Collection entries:
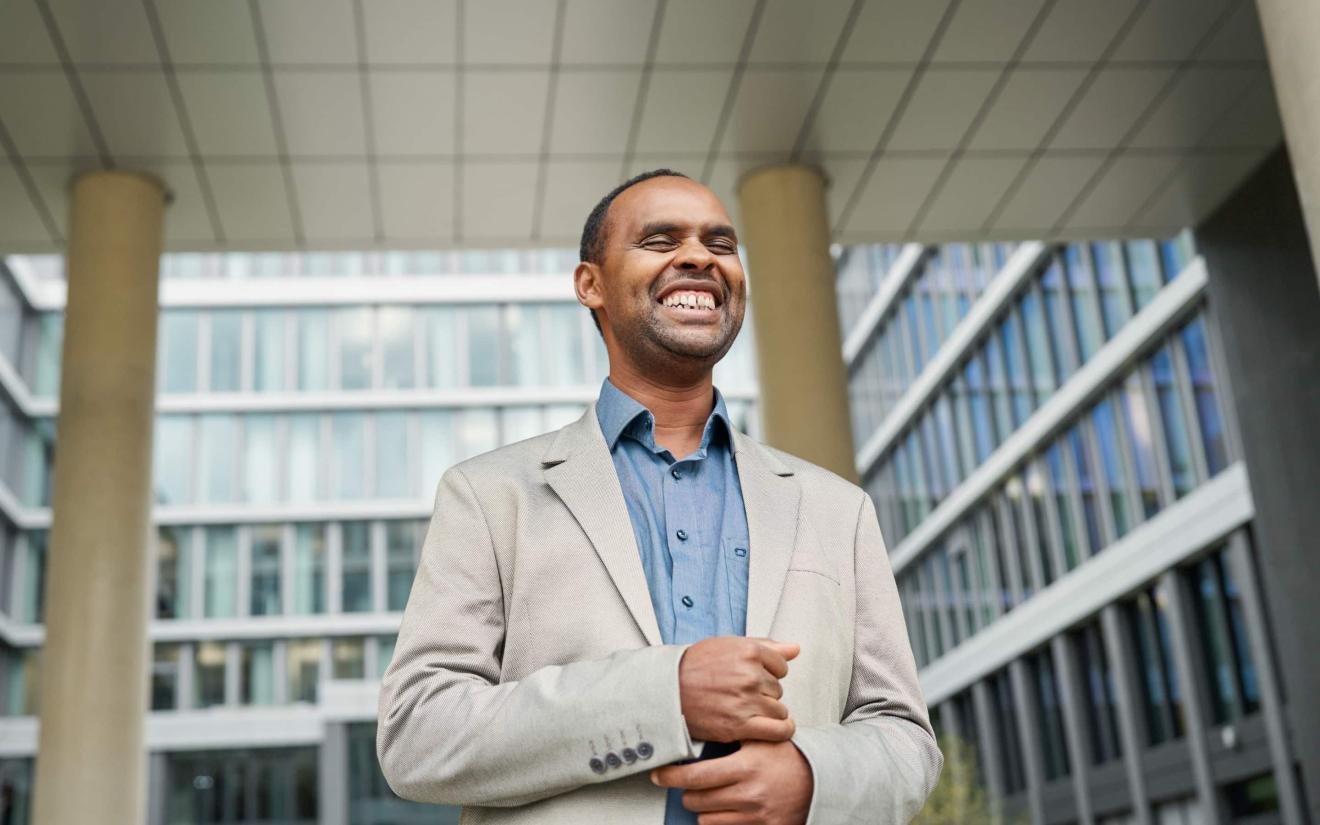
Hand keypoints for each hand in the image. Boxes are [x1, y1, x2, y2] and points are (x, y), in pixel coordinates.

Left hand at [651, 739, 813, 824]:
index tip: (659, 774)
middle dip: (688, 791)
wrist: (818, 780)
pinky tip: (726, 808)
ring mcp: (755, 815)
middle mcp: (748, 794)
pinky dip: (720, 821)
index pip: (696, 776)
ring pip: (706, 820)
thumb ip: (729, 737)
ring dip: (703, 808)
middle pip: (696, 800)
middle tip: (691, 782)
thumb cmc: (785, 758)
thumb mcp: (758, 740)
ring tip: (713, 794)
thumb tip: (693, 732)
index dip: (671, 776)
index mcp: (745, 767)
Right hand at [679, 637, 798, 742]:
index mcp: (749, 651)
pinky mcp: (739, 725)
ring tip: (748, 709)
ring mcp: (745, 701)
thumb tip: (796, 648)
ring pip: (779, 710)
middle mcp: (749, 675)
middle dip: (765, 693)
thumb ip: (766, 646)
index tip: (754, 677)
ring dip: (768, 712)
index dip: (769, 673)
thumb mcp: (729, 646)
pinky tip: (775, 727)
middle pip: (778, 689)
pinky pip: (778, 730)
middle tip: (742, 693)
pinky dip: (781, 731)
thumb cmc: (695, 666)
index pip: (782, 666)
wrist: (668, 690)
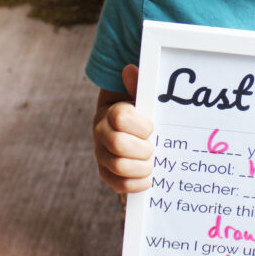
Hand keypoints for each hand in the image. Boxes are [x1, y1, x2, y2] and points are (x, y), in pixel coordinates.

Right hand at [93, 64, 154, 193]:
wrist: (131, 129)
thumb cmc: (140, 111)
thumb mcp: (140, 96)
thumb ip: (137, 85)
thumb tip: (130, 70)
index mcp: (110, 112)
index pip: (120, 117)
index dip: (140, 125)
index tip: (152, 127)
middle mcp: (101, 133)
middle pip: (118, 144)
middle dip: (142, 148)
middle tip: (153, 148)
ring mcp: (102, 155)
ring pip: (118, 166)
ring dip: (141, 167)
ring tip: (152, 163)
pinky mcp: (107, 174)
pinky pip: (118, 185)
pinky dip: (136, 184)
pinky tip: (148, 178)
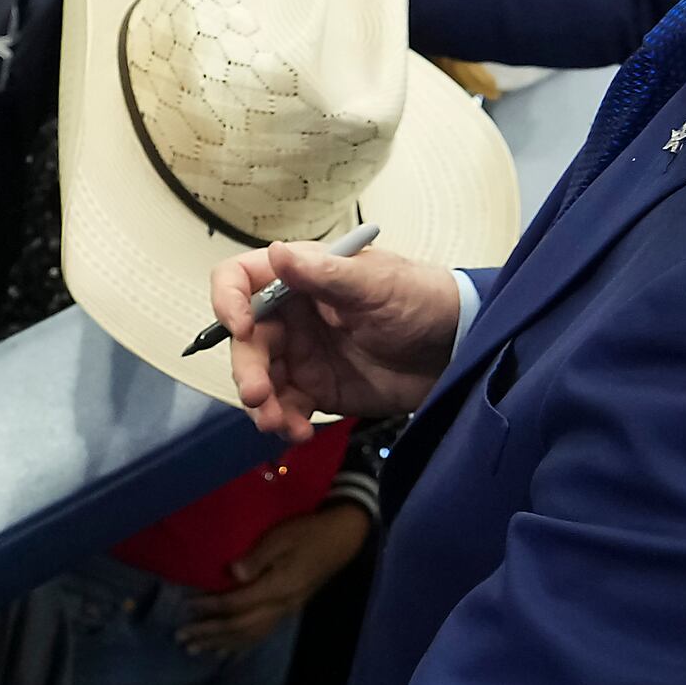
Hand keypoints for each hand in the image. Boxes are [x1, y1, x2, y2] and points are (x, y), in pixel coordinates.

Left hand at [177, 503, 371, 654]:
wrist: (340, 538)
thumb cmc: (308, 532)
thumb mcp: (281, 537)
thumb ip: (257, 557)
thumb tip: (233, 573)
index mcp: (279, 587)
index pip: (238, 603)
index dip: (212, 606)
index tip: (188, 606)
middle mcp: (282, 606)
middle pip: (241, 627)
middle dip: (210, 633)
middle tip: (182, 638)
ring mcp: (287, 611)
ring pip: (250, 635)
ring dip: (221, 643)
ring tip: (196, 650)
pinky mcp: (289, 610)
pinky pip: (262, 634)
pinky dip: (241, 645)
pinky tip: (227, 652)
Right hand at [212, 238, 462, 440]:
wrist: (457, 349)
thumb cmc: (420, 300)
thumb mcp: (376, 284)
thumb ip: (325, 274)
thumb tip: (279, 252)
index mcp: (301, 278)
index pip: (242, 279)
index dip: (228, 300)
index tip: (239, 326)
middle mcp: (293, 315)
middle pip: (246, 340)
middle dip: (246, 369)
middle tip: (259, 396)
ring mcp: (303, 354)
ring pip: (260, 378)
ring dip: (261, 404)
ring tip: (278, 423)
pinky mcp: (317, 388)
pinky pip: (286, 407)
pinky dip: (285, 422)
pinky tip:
* * *
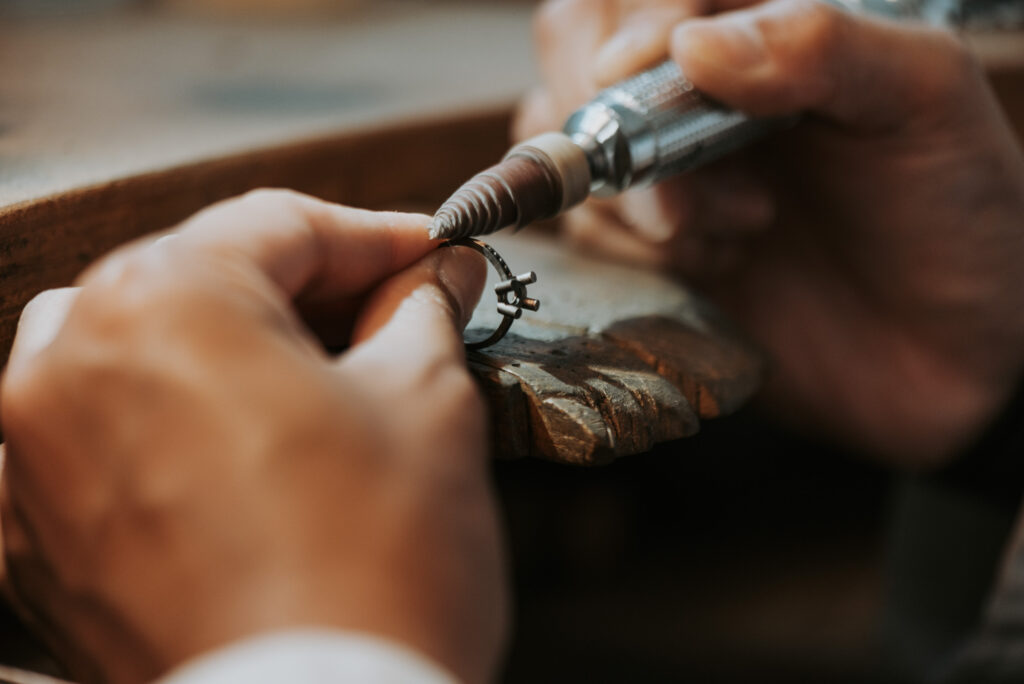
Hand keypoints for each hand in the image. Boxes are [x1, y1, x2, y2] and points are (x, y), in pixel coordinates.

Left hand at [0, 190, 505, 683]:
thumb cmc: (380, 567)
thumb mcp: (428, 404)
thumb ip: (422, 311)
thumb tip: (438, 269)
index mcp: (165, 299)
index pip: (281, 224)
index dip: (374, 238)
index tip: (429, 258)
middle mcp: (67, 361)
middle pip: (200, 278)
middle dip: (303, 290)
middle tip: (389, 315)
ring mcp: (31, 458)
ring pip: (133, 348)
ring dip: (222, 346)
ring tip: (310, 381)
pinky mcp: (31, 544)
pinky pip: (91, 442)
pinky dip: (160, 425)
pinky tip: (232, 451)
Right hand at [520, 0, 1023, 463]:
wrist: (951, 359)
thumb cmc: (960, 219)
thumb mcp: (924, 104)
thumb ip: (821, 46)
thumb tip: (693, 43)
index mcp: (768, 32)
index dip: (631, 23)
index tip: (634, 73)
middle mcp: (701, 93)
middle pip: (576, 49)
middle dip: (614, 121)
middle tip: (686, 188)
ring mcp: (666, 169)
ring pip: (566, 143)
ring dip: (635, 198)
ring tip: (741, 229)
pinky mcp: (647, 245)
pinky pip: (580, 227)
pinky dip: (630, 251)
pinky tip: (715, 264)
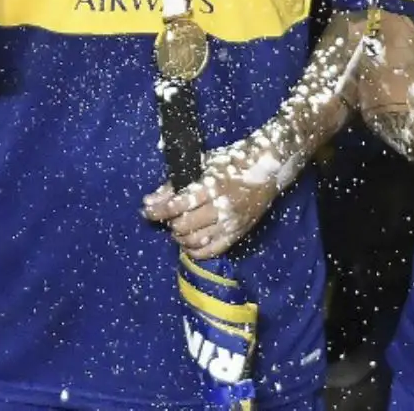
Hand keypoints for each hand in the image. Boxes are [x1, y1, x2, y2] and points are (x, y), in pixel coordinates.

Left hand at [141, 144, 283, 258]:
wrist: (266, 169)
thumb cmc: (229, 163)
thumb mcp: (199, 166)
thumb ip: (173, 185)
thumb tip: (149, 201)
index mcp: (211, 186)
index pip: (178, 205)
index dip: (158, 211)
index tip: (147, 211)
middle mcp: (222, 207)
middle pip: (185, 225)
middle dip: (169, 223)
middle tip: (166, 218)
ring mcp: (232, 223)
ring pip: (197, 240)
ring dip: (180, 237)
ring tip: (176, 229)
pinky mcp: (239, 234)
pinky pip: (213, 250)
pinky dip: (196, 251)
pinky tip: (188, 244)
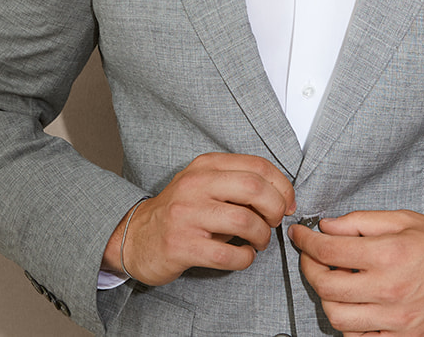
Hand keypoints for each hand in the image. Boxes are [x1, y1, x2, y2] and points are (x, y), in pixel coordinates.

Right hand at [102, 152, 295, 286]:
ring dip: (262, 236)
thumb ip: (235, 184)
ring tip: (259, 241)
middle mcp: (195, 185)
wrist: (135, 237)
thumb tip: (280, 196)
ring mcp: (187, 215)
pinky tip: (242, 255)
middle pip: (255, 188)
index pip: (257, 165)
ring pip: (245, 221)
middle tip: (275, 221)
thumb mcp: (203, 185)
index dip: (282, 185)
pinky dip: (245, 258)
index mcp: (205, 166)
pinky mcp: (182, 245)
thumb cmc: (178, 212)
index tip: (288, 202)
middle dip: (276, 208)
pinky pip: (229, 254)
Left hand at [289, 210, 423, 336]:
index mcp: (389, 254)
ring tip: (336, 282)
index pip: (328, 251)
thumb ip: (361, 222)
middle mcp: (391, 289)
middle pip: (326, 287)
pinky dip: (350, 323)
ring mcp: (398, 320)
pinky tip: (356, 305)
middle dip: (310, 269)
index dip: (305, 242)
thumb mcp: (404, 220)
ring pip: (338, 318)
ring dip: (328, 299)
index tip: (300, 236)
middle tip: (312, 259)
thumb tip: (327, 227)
---
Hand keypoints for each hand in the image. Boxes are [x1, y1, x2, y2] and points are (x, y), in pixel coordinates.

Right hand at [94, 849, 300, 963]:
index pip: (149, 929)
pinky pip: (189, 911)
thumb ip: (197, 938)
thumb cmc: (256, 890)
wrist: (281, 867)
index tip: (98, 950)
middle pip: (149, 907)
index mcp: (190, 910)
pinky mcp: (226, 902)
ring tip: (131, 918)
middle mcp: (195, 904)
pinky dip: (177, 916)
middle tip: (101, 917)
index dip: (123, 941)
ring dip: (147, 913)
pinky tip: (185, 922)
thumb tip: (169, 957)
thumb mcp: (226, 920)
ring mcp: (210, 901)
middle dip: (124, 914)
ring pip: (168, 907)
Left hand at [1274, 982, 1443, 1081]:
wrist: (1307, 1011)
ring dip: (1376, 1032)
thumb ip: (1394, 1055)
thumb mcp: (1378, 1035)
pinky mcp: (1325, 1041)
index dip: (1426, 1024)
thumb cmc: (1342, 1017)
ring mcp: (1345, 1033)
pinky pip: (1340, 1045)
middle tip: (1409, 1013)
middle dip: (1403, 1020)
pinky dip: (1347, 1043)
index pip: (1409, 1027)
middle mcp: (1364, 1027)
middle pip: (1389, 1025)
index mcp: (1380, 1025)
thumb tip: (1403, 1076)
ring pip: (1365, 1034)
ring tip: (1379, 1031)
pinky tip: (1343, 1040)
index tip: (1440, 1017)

* **TASK INSTRUCTIONS**
Taking the entries above, print exactly the lines starting at the line with "middle pip: (241, 627)" and ending at the line with "thumb ip: (325, 274)", both included.

* **EXERCISE RESPONSE**
middle pip: (241, 627)
middle dip: (210, 633)
middle tip: (182, 638)
ring mcp: (287, 611)
ring pip: (250, 635)
ring dip: (221, 643)
ring tip: (196, 650)
pinky mcp: (289, 610)
pinky pip: (262, 634)
pinky dip: (241, 645)
pinky tip: (227, 652)
Right hand at [212, 238, 462, 440]:
wrist: (457, 349)
thumb cmc: (420, 300)
thumb mcp: (376, 284)
thumb ip: (325, 274)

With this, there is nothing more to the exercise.